To create a contribution analysis model in BigQuery ML, you provide the model with a single table that contains rows of both a control set of baseline data and a test set to compare against the control, a metric to analyze (e.g. revenue), and a list of contributors (e.g. product_sku, category, etc.). The model then identifies important slices of data identified by a given combination of contributor values, which we refer to as segments.
There are two different types of metrics you can analyze with contribution analysis: summable metrics and summable ratio metrics. Summable metrics summarize each segment of the data by aggregating a single measure of interest, such as revenue. Summable ratio metrics analyze the ratio between two measures of interest, such as earnings per share.
Contribution analysis models also offer pruning optimizations by default so you can get to insights faster through the Apriori pruning algorithm. Given a minimum support value, the model can prune the search space and quickly find relevant segments. The support value measures a segment’s size relative to the rest of the population. Pruning segments with low support values allows you to focus on the largest segments, while decreasing the query execution time.
A step-by-step example
Let’s find key contributors of liquor sales with a summable contribution analysis model. In this example, we create a contribution analysis model to find key contributors that lead to changes in the ‘total_sales
‘ metric between 2020 and 2021 in the Iowa liquor sales public dataset in BigQuery:
Step 1. Create the input dataset
Contribution analysis models take a single table as input. First, create a new table with the both the control data from 2020 and the test data from 2021, with the following columns:
- store_name: Name of the store that ordered the liquor
- city: City where the store that ordered the liquor is located
- vendor_name: The vendor name of the company for the brand of liquor ordered
- category_name: Category of the liquor ordered
- item_description: Description of the individual liquor product ordered
- total_sales: Total cost of the liquor ordered
- is_test: Whether the order is a part of the 2020 control data (false), or the 2021 test data (true)
For a summable contribution analysis model, the following columns are required: a numerical metric column (total_sales
in this example), a boolean column to indicate whether a record is in the test or control set, and one or more categorical columns which form the ‘contributors’.

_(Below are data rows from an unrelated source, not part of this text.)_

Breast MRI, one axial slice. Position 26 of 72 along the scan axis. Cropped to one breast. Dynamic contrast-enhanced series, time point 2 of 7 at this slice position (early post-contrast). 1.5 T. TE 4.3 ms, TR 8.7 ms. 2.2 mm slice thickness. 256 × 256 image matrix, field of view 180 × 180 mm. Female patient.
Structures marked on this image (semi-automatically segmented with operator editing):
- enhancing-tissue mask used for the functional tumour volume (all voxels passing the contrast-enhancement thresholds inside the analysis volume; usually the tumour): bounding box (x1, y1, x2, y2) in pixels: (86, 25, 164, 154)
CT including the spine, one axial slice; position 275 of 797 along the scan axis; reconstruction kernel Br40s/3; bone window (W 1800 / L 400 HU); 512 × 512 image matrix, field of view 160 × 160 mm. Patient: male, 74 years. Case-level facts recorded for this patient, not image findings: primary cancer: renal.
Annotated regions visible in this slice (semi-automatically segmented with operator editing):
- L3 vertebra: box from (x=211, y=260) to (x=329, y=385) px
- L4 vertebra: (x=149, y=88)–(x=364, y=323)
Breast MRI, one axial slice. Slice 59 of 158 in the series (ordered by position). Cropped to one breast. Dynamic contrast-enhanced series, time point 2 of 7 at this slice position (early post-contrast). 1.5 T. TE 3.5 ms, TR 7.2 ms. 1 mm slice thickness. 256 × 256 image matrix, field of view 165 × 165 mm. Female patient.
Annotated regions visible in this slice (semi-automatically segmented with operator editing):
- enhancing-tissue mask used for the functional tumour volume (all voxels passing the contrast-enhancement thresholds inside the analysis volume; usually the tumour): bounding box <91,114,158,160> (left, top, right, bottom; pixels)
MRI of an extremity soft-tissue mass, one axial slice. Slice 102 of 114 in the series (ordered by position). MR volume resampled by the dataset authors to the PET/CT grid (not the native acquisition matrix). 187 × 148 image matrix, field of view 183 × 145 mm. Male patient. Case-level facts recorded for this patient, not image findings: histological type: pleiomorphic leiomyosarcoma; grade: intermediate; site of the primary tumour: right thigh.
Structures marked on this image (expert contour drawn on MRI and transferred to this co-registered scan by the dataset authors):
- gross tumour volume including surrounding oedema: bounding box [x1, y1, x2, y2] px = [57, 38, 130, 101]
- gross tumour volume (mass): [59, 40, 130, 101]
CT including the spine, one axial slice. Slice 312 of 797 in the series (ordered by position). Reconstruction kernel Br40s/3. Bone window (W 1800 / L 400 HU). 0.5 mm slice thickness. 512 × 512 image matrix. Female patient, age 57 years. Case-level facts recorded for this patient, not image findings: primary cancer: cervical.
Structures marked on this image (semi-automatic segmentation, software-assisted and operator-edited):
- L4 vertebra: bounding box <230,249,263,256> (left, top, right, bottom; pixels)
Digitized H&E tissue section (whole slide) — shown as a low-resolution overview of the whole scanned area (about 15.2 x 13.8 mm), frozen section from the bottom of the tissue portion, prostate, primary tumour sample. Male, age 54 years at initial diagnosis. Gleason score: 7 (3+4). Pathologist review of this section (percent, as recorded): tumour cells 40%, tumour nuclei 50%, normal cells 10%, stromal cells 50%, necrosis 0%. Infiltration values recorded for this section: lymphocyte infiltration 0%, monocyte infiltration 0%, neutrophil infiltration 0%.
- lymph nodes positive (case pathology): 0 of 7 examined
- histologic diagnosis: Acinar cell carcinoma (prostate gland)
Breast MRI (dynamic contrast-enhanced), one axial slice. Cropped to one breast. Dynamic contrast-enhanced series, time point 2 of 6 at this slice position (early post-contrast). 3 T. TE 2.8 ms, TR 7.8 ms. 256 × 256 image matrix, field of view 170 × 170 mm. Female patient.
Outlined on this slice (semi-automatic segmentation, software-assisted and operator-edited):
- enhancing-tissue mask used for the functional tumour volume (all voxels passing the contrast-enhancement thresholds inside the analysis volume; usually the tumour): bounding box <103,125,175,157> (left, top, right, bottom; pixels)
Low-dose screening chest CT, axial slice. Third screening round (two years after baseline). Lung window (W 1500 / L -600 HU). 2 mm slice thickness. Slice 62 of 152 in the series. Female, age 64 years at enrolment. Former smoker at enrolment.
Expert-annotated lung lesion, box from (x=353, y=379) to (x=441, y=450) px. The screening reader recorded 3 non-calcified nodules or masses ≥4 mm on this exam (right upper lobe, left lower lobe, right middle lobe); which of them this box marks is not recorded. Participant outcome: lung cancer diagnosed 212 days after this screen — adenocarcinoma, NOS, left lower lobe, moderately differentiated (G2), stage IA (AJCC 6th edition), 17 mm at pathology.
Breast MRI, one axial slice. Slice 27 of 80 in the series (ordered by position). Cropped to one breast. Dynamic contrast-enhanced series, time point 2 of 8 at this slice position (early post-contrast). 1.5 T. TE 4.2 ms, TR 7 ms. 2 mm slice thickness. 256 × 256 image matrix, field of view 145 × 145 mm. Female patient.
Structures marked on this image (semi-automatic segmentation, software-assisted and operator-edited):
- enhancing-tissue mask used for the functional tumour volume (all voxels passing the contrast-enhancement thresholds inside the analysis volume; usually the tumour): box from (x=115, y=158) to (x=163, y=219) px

CREATE OR REPLACE TABLE bqml_tutorial.iowa_liquor_sales_control_and_test AS
(SELECT
store_name,
city,
vendor_name,
category_name,
item_description,
SUM(sale_dollars) AS total_sales,
FALSE AS is_test
FROM `bigquery-public-data.iowa_liquor_sales.sales`
WHERE EXTRACT(YEAR FROM date) = 2020
GROUP BY store_name, city, vendor_name,
category_name, item_description, is_test
)
UNION ALL
(SELECT
store_name,
city,
vendor_name,
category_name,
item_description,
SUM(sale_dollars) AS total_sales,
TRUE AS is_test
FROM `bigquery-public-data.iowa_liquor_sales.sales`
WHERE EXTRACT(YEAR FROM date) = 2021
GROUP BY store_name, city, vendor_name,
category_name, item_description, is_test
);
The output table has 901,859 rows.
Step 2. Create the model
To create a contribution analysis model, you can use the CREATE MODEL
statement. In this example, we are interested in the total_sales
summable metric and in the store_name
, city
, vendor_name
, category_name
, and item_description
as potential contributor dimensions. To reduce model creation time and exclude small segments of data, we are adding a minimum support value of 0.05
. The minimum support value of 0.05
guarantees that output segments must make up at least 5% of the total_sales
in the underlying test or control data.
It takes around one minute to create the model.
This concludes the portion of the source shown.